Exercise objective
Starting at the line that has "county / district: Grays Harbor" and stopping after the line that has "collector number: 276", copy those lines from the records, swapping "name author" for "authority" and leaving everything else as it is.

-------- Records provided --------

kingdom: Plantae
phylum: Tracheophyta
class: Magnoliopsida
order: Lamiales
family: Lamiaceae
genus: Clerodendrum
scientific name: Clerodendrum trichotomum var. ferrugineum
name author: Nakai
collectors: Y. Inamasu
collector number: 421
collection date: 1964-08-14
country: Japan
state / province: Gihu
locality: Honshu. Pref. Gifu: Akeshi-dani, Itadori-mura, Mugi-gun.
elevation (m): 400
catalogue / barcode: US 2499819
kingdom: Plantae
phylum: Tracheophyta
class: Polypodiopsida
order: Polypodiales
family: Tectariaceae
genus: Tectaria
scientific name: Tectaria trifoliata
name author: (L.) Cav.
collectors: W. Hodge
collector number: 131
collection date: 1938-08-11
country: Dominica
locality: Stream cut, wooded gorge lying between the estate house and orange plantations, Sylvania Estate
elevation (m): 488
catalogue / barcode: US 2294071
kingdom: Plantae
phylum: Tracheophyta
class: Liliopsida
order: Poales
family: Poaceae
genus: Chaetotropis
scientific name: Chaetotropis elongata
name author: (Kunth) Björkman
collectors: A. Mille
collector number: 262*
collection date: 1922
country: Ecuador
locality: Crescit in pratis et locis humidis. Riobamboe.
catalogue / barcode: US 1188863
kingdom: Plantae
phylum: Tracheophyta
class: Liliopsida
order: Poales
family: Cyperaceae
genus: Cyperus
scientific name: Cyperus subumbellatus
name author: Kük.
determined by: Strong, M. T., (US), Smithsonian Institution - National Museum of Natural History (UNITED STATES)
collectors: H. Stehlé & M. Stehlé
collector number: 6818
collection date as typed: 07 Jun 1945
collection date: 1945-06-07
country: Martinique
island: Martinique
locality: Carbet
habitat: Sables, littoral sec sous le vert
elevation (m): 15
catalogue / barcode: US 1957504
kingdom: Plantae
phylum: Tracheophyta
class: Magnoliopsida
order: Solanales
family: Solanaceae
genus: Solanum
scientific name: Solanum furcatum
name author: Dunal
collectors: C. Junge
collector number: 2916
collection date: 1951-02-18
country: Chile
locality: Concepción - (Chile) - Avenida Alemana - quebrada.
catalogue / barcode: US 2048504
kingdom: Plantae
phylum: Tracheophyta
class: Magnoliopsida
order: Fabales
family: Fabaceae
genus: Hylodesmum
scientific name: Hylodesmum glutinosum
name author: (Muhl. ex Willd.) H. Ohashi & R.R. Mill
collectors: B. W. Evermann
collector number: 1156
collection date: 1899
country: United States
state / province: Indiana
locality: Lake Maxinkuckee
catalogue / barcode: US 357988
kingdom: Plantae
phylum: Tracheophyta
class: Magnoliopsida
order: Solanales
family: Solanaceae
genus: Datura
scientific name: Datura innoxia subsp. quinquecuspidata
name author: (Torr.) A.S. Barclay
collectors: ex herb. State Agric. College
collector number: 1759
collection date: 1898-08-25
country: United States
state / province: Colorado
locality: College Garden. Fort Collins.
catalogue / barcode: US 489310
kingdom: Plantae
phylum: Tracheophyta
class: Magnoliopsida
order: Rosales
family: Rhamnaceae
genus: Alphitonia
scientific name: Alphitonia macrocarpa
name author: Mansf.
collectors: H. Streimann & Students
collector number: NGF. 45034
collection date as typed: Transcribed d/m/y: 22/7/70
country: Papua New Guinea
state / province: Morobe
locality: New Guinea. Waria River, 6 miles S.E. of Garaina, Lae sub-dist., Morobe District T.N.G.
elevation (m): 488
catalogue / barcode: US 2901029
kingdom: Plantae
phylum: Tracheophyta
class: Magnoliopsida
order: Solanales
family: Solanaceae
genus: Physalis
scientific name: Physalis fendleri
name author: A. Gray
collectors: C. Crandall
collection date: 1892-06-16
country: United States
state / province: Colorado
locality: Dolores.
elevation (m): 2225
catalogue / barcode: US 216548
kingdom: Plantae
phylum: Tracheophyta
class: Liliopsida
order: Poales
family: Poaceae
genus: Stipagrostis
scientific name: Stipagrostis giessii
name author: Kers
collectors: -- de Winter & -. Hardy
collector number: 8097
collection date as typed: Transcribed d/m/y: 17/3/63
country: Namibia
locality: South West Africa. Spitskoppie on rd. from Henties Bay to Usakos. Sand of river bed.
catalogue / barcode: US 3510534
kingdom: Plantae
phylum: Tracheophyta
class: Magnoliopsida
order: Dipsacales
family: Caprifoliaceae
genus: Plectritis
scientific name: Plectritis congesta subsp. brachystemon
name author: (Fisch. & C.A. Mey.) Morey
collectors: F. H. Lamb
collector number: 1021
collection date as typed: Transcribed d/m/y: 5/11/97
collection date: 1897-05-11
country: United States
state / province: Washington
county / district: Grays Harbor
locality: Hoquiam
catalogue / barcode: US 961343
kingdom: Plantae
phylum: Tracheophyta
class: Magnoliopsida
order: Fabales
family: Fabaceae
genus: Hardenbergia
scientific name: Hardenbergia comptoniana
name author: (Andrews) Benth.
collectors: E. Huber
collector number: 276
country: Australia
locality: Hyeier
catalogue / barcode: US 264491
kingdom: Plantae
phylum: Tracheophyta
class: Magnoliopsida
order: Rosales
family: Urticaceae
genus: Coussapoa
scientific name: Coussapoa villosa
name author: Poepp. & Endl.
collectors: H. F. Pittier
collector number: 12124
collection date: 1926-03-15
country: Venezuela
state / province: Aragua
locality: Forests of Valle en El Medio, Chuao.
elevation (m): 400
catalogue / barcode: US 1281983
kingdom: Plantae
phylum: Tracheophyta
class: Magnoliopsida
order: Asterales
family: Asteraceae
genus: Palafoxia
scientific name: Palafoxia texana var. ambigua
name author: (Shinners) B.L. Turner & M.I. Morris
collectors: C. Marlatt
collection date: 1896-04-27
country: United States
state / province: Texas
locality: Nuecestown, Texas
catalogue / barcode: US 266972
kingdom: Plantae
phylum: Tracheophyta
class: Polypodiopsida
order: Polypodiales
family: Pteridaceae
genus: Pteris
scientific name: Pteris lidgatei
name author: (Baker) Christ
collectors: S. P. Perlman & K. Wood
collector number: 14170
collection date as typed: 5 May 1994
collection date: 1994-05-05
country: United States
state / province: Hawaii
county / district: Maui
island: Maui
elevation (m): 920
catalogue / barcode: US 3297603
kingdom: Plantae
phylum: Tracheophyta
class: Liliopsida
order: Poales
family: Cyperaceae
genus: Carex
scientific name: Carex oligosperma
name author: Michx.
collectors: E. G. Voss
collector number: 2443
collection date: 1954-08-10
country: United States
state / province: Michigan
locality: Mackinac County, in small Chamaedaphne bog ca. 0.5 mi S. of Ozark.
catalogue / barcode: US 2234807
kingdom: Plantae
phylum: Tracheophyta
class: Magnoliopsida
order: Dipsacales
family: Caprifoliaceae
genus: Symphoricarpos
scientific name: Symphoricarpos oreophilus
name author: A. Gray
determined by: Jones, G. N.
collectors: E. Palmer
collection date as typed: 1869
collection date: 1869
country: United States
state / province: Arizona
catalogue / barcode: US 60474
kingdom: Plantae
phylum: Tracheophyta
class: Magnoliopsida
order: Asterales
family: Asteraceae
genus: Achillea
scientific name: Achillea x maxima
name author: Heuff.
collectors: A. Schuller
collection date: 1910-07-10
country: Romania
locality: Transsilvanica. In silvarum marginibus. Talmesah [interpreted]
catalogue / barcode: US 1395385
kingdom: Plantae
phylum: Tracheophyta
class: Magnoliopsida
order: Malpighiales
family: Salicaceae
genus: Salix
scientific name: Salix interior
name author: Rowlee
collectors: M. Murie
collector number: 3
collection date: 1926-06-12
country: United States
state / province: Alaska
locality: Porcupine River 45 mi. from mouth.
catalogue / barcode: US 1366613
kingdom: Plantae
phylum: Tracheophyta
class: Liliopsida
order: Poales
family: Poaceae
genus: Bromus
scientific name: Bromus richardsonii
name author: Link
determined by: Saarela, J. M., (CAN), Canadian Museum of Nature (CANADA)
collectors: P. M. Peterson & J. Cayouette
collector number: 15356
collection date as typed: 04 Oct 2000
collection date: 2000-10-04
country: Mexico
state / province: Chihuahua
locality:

--------

Answer for the task
county / district: Grays Harbor
locality: Hoquiam
catalogue / barcode: US 961343
kingdom: Plantae
phylum: Tracheophyta
class: Magnoliopsida
order: Fabales
family: Fabaceae
genus: Hardenbergia
scientific name: Hardenbergia comptoniana
authority: (Andrews) Benth.
collectors: E. Huber
collector number: 276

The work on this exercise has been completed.